In deep history, the human condition barely changed. Life was constant through generations. Our necessity was to acquire and maintain survival skills, but then it was, in effect, job done. Now the human workforce has to evolve. Here Michael Sippitt, Chairman of Clarkslegal and Director of Forbury People Limited, explains why leaders must cope with shifting global and political landscapes, innovative technologies, changing expectations of workers, life changing AI and robotics, and of course legal and social expectations of how workers should be treated.

Our evolution so far is in truth coming around to bite us. The demand for key skills in the workforce is outstripping supply, and our brains cannot keep up with the technological advances that we have created.

Technology, the product of human inventiveness, is now destroying it. Workers are becoming reliant on smart devices thinking for them. Robots will also increasingly offer manual dexterity skills. The future human will not be the same as earlier generations, for better or worse.

Leaders face the challenge of trying to predict what skills will be needed in future for their business, who will have them or ability to learn them?

How long will anyone be suited to the job they are recruited to as it changes?
Migration is one answer to addressing skills gaps while demography is working against developed countries. Ageing economies struggle to fill the job vacancies, and political success seems generally to depend on reducing immigration. Political and business interests often conflict.

The global jobs picture is dire as most traditional low paid work in developing countries, often still lacking good education and internet access, could be displaced within a generation.

The task of adapting to rapid change is hard enough in developed countries with good resources and educational systems. Much of the world starts from a far lower base, unable to cope where the traditional work has been automated.

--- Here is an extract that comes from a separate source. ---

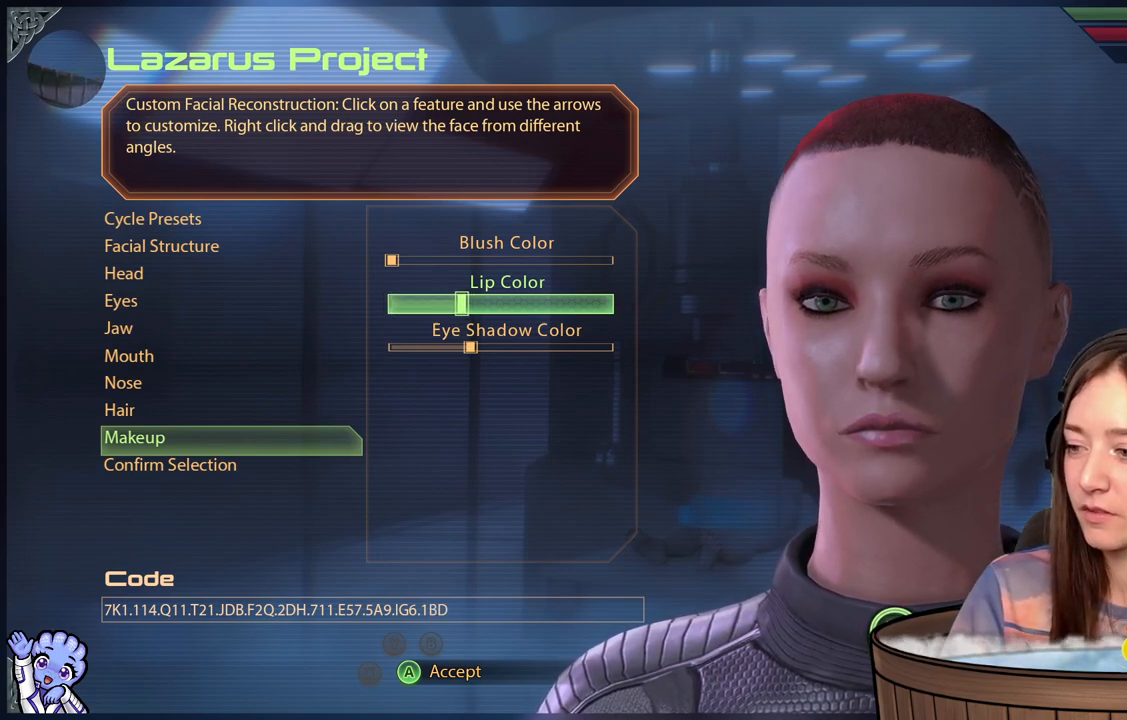
{"buttons": [], "left_stick": "center", "right_stick": "center", "events": [[267, "left_stick", "right"], [417, "left_stick", "center"]]}
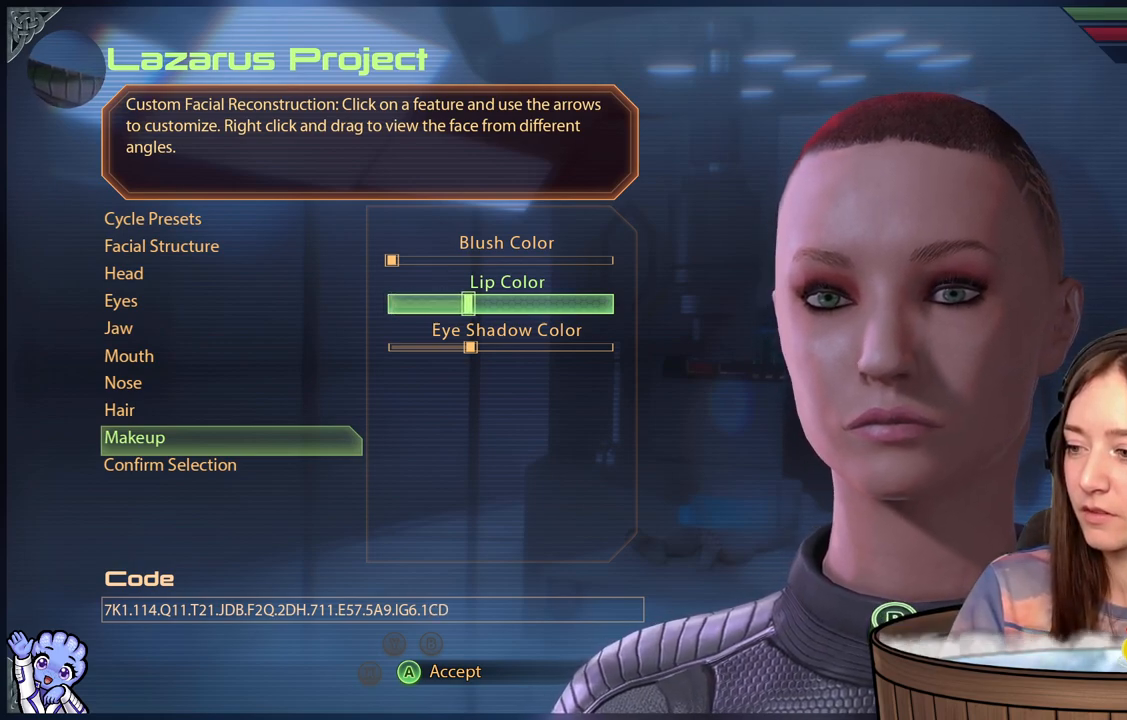
{"buttons": [], "left_stick": "center", "right_stick": "center", "events": []}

The Global Commission on the Future of Work, set up by the International Labour Organisation, recently delivered its report comprehensively pointing out major threats to decent work across the world and, importantly, a call for global collaborative response in this era of fundamental disruption. The Commission concludes that the issues around future work matter to people everywhere on our planet and to the planet itself. We ignore such issues at our peril.

It is a critical element of all transformation, even with innovative technologies, to promote a human centric culture in which the business keeps the trust of its evolving workforce. While future technology may transform business models, interim success in recruitment and retention must measure people’s skills against technological change, redefine jobs and reskill workers, promoting credible shared values to live and work by. Longer term strategies must match markets and resources foreseeably required in new industries, trends in the digital economy that will shape success in coming decades, and choosing new brains for new skills, equipping them for prolonged learning and periodic rebooting.

Retirement thinking should yield to incentivising and enabling fresh starts and new skills, but wider appreciation where most young people will be this century is essential. Certainly not in Europe or the US. Think Africa.

Putting at least some work where people live is easier in the digital age, and some developing countries have exemplary programmes to adopt new technology. They welcome investment and in truth if jobs are not there the young people migrate and create a different crisis. Robots will be part of the future workforce, but without adequate decent work there will be fewer customers for what they make. As the Global Commission recommends, global thinking is required. Everything is connected and wide perspectives must be sought out.

Current success should not obstruct change. Success has a sell-by-date, and planning for a sustainable business requires seeing the future best we can.

The point of enterprise, strangely enough, is not just about profit. It is, and has always been, the driver of co-operation and mutual interest across tribes, cultures, nations and continents. The winners in this century will be the leaders who stretch to see the patterns of change and opportunity.